Note: To check the sudo group of a user, use the “groups UserName” command; the first group in the list will be its sudo group. For checking the sudo group of the user “ubuntu”, use the following command:
$ groups ubuntu
The first group, “ubuntu” in the above output list is the sudo group of the user.
We can add a single user to several groups simultaneously using a single command using the comma “,” separator within the groups as mentioned below:
$ usermod -a -G Group1,Group2,Group3 UserName
To add a user, “Johnson”, to groups “TestGroup”, “CollegeGroup”, and “SecondClass”, the following command will be used:
$ usermod -a -G TestGroup,CollegeGroup,SecondClass Johnson
Sometimes we require to add multiple users to a group. We can add multiple users to a group in Linux at once using a single command written below:
$ gpasswd -M User1, User2, User3 GroupName
To add two users, “ubuntu” and “Johnson” to a collaborative group, “TestGroup”, the following command will be utilized:
$ gpasswd -M Johnson,ubuntu2 TestGroup
In the previous methods, we added existing users to the groups, but we can also create a new user and add to a group or several groups with the help of a single command.
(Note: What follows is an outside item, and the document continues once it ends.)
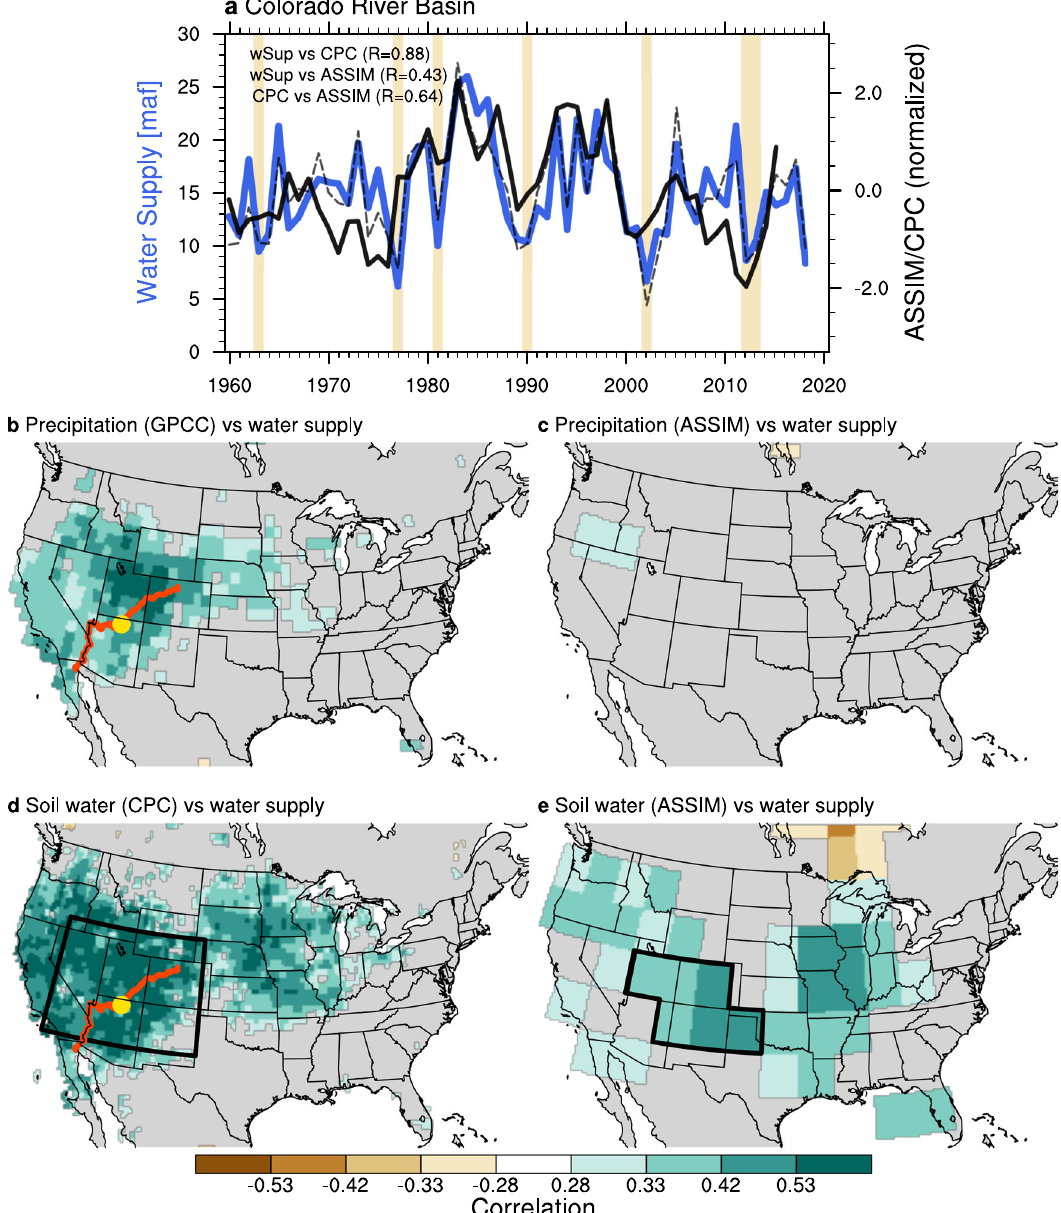
Fig. 1 Observed and reconstructed Colorado River water supply. a Annual mean time series of Colorado River water supply (blue) and its reconstructions by CPC soil moisture reanalysis (black broken) and the ensemble mean of 10-member ASSIM runs (black solid). The reconstructions of the Colorado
The “G” option of the useradd command allows us to create a new user if it does not exist and add it to the group as shown below:
$ sudo useradd -G GroupName UserName
To create a new user, “Maxwell” and directly add to the group “TestGroup”, run the below command in the terminal:
Note: You must have sudo permissions to create a new user.
$ sudo useradd -G TestGroup Maxwell
Every user is a member of a primary group, which in most cases, is the same as the user’s name. For changing the primary group naming “TestGroup” for user “Maxwell”, use this command:
$ usermod -g GroupName UserName
To change the primary group for user “Maxwell” to the group “TestGroup”, you can use the following command:
$ sudo usermod -g TestGroup Maxwell
For deleting a user from a group, the “gpasswd” command is used as shown:
$ sudo gpasswd -d UserName GroupName
To remove a user “Maxwell” from the group “TestGroup”, run the following command in the terminal:
$ sudo gpasswd -d Maxwell TestGroup
If you want to delete a group from the system in Linux, in that case, the “groupdel” command is used:
$ sudo groupdel GroupName
For removing the group “TestGroup” from the system, execute the below command:
$ sudo groupdel TestGroup
Sometimes while adding a user to a particular group, you encounter the error “Cannot Add User to Group”, which can be resolved by restarting the system.
To add a user to a group in Linux, utilize the “sudo usermod -a -G GroupName UserName” commands in the terminal. We can add a user to several groups using the “usermod -a -G Group1,Group2,Group3 UserName” command and add multiple users to the group execute the “gpasswd -M User1,User2,User3 GroupName” command.